**Saved entries**
..........

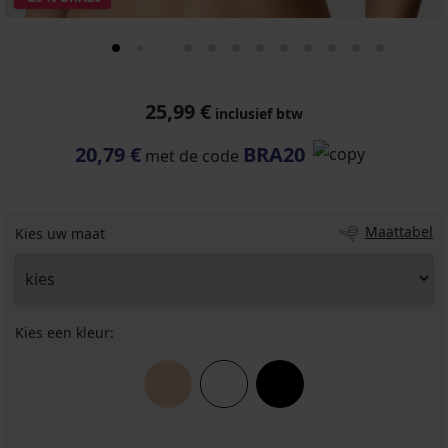
25,99 €
inclusief btw
20,79 €
BRA20
met de code
Maattabel
Kies uw maat
Kies een kleur:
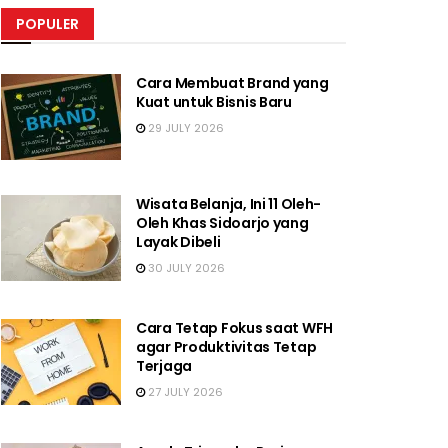
POPULER
Cara Membuat Brand yang
Kuat untuk Bisnis Baru
29 JULY 2026
Wisata Belanja, Ini 11 Oleh-
Oleh Khas Sidoarjo yang
Layak Dibeli
30 JULY 2026
Cara Tetap Fokus saat WFH
agar Produktivitas Tetap
Terjaga
27 JULY 2026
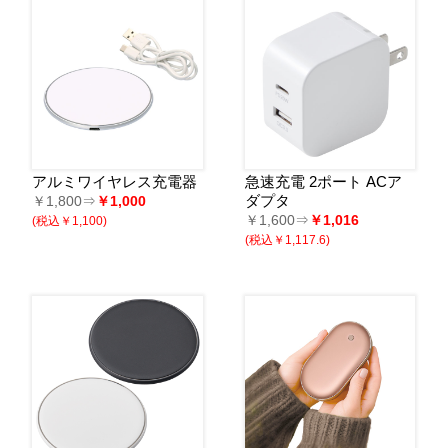
アルミワイヤレス充電器
急速充電 2ポート ACア
ダプタ
￥1,800⇒
￥1,000
￥1,600⇒
￥1,016
(税込￥1,100)
(税込￥1,117.6)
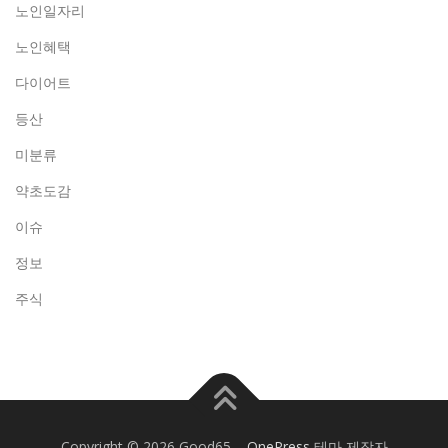
노인일자리
노인혜택
다이어트
등산
미분류
약초도감
이슈
정보
주식
Copyright © 2026 Good65
–
OnePress
테마 제작자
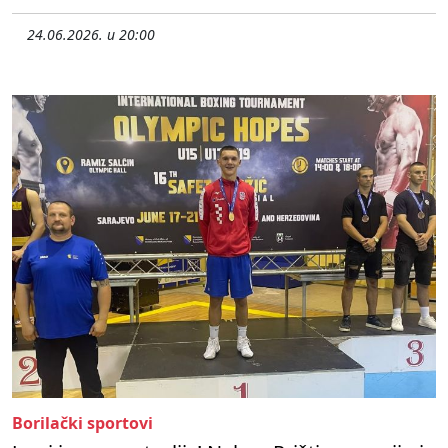
24.06.2026. u 20:00
Borilački sportovi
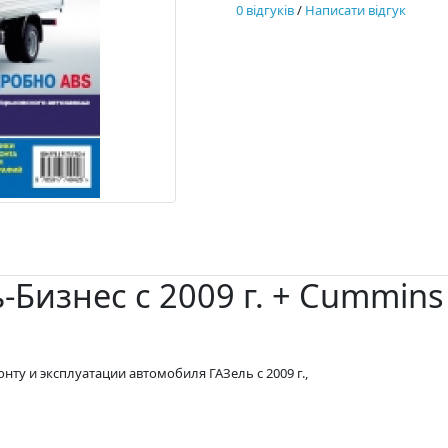
0 відгуків
/
Написати відгук
-Бизнес с 2009 г. + Cummins
у и эксплуатации автомобиля ГАЗель с 2009 г.,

..........

Could you update these rows so that "JULY" becomes "AUGUST" everywhere, with nothing else changed and the pictures left out of your answer?

25,99 €
inclusief btw
20,79 €
BRA20
met de code
Maattabel
Kies uw maat
Kies een kleur:
POPULER
Cara Membuat Brand yang
Kuat untuk Bisnis Baru
29 AUGUST 2026
Wisata Belanja, Ini 11 Oleh-
Oleh Khas Sidoarjo yang
Layak Dibeli
30 AUGUST 2026
Cara Tetap Fokus saat WFH
agar Produktivitas Tetap
Terjaga
27 AUGUST 2026
アルミワイヤレス充電器
急速充電 2ポート ACア
ダプタ
￥1,800⇒
￥1,000
￥1,600⇒
￥1,016
(税込￥1,100)
(税込￥1,117.6)
노인일자리
노인혜택
다이어트
등산
미분류
약초도감
이슈
정보
주식
Copyright © 2026 Good65
–
OnePress
테마 제작자
24.06.2026. u 20:00
Borilački sportovi
0 відгуків
/
Написати відгук
-Бизнес с 2009 г. + Cummins
у и эксплуатации автомобиля ГАЗель с 2009 г.,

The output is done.